▸ SOAL LATIHAN:
1. Tuliskan kembali bagian dari teks tentang Balkanisasi Nusantara, dimulai dari "Pembukaan kantor" dan terus sampai "mencegah Indonesia terbelah.".
2. Sebutkan semua nama orang yang muncul dalam teks tentang Balkanisasi Nusantara.
3. Ringkas paragraf dalam teks tentang Balkanisasi Nusantara yang diawali "Skenario serupa pernah", tanpa membuang fakta utamanya.

▸ KUTIPAN PILIHAN:
----------

Pembukaan kantor
cabang ULMWP di Wamena menjadi perbincangan hangat di media sosial. Termasuk
adanya skenario rencana Balkanisasi Nusantara. Secara umum netizen khawatir itu
bisa benar-benar terjadi jika tak ada tindakan antisipasi dan nyata dari
pemerintah Joko Widodo.
Beredar pula sebuah
kiriman melalui jejaring Whatsapp yang mengatasnamakan Prof Sri Edi Swasono,
guru besar UI tentang skenario pecah belah Indonesia menjadi lima negara. Meski
kemudian sang profesor mengklarifikasi bahwa itu bukan tulisannya, setidaknya
ia pun sepakat mesti ada langkah nyata mencegah Indonesia terbelah.
Skenario serupa pernah
dikeluarkan oleh lembaga think tank
Amerika Serikat Rand Corporation. Dikutip dalam buku Tangan Tangan Amerika
(Operasi Siluman AS di Pelbagai Belahan Dunia) terbitan 2010 karya Hendrajit,
bahwa dalam skema yang dirancang Pentagon melalui rekomendasi studi Rand
Corporation, Indonesia harus dibagi delapan wilayah, yang mana salah satu
prioritas jangka pendek adalah memerdekakan Papua.

----------

Data penghitungan item
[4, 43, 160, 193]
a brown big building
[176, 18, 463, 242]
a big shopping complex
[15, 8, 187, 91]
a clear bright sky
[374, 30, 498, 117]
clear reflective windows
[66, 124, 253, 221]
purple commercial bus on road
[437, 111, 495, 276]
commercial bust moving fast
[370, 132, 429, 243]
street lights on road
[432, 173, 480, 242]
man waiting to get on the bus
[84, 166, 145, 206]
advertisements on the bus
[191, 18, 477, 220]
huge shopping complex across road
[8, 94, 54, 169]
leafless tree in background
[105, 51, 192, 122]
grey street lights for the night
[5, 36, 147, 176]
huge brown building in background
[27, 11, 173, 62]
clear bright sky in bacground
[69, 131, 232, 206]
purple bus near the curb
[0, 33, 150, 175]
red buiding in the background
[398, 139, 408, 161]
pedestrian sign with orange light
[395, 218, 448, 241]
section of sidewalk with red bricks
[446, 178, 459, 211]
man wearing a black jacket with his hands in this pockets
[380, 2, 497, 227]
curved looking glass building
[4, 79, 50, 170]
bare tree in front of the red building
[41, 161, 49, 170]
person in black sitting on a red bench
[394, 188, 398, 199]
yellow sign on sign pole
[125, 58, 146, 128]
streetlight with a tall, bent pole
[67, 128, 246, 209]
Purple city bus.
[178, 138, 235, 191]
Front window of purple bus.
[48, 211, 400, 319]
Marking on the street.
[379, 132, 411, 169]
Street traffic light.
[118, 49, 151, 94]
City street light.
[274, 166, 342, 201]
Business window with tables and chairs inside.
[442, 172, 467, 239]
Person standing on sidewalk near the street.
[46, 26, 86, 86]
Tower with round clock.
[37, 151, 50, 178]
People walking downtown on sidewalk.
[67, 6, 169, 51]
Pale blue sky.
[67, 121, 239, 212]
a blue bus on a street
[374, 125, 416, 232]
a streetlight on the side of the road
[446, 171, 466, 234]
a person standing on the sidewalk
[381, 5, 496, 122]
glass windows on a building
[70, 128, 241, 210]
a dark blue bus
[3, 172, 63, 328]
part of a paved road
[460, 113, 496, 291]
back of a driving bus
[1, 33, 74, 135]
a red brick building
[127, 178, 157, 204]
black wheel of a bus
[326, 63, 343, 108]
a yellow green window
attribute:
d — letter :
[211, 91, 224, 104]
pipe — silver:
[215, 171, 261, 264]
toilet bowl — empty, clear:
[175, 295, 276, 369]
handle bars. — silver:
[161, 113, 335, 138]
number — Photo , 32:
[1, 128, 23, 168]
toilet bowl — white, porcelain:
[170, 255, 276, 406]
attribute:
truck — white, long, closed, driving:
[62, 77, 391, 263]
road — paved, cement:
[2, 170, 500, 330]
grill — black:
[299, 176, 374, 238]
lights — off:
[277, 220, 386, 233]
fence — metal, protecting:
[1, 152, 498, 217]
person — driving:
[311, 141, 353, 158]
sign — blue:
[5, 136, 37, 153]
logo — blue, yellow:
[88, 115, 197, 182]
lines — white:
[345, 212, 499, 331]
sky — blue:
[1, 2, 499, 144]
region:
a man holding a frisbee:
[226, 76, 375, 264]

----------

▸ JAWABAN SOAL:
1.
Pembukaan kantor
cabang ULMWP di Wamena menjadi perbincangan hangat di media sosial. Termasuk
adanya skenario rencana Balkanisasi Nusantara. Secara umum netizen khawatir itu
bisa benar-benar terjadi jika tak ada tindakan antisipasi dan nyata dari
pemerintah Joko Widodo.
Beredar pula sebuah
kiriman melalui jejaring Whatsapp yang mengatasnamakan Prof Sri Edi Swasono,
guru besar UI tentang skenario pecah belah Indonesia menjadi lima negara. Meski
kemudian sang profesor mengklarifikasi bahwa itu bukan tulisannya, setidaknya
ia pun sepakat mesti ada langkah nyata mencegah Indonesia terbelah.

2. Joko Widodo, Sri Edi Swasono, Hendrajit

3. Rand Corporation, lembaga think tank dari Amerika Serikat, pernah mengeluarkan skenario serupa. Buku Tangan Tangan Amerika karya Hendrajit (terbit 2010) menyebut bahwa skema Pentagon berdasarkan studi Rand Corporation membagi Indonesia menjadi delapan wilayah. Salah satu prioritas jangka pendeknya adalah memerdekakan Papua.